Aim of the task =>
Return all of the data exactly, omitting any images.

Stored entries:
##########

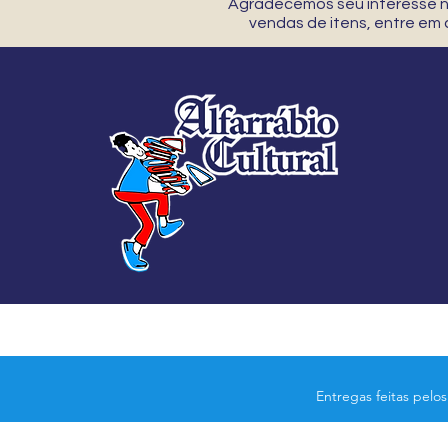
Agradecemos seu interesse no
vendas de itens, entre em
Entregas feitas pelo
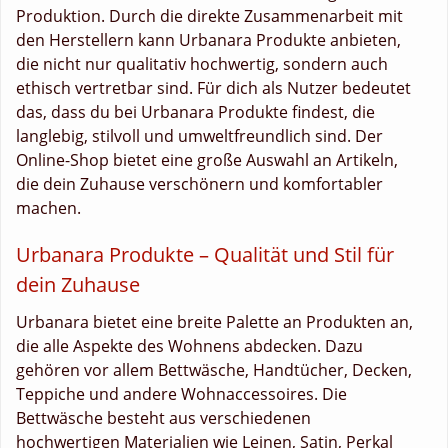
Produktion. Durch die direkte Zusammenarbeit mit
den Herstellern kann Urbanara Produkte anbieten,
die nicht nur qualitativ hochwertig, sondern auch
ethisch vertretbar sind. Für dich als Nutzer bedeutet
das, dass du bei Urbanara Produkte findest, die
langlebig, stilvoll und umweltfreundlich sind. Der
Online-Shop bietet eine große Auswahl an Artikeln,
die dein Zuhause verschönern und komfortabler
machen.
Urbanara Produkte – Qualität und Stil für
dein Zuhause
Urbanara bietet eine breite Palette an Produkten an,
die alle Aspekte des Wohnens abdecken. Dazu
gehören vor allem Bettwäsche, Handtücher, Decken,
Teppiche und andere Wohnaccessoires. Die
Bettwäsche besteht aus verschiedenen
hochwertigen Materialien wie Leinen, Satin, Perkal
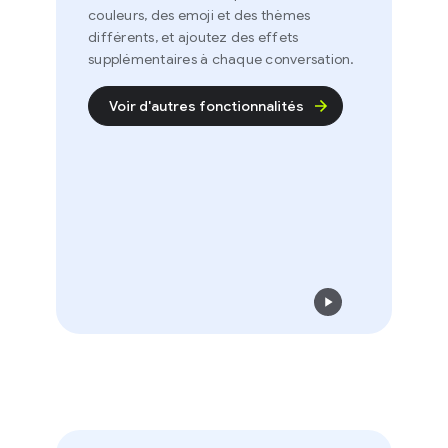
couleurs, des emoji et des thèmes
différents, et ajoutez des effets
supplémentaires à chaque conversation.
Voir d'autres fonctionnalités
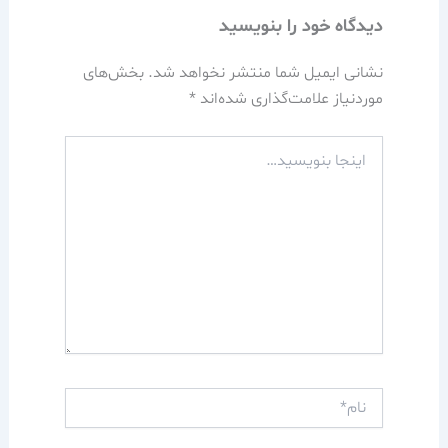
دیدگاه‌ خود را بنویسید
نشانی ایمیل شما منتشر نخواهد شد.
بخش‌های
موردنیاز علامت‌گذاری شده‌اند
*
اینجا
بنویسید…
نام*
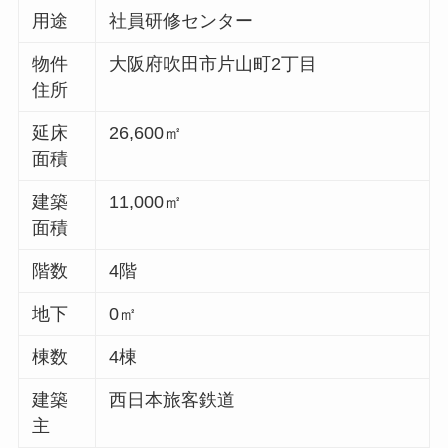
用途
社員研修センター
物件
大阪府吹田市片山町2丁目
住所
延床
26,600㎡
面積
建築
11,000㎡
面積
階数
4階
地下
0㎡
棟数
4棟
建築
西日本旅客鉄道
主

##########

Answer to this problem =>
Agradecemos seu interesse no
vendas de itens, entre em
Entregas feitas pelo
Produktion. Durch die direkte Zusammenarbeit mit
den Herstellern kann Urbanara Produkte anbieten,
die nicht nur qualitativ hochwertig, sondern auch
ethisch vertretbar sind. Für dich als Nutzer bedeutet
das, dass du bei Urbanara Produkte findest, die
langlebig, stilvoll und umweltfreundlich sind. Der
Online-Shop bietet eine große Auswahl an Artikeln,
die dein Zuhause verschönern und komfortabler
machen.
Urbanara Produkte – Qualität und Stil für
dein Zuhause
Urbanara bietet eine breite Palette an Produkten an,
die alle Aspekte des Wohnens abdecken. Dazu
gehören vor allem Bettwäsche, Handtücher, Decken,
Teppiche und andere Wohnaccessoires. Die
Bettwäsche besteht aus verschiedenen
hochwertigen Materialien wie Leinen, Satin, Perkal
couleurs, des emoji et des thèmes
différents, et ajoutez des effets
supplémentaires à chaque conversation.
Voir d'autres fonctionnalités
دیدگاه‌ خود را بنویسید
نشانی ایمیل شما منتشر نخواهد شد.
بخش‌های
موردنیاز علامت‌گذاری شده‌اند
*
اینجا
بنویسید…
نام*
用途
社員研修センター
物件
大阪府吹田市片山町2丁目
住所
延床
26,600㎡
面積
建築
11,000㎡
面積
階数
4階
地下
0㎡
棟数
4棟
建築
西日本旅客鉄道
主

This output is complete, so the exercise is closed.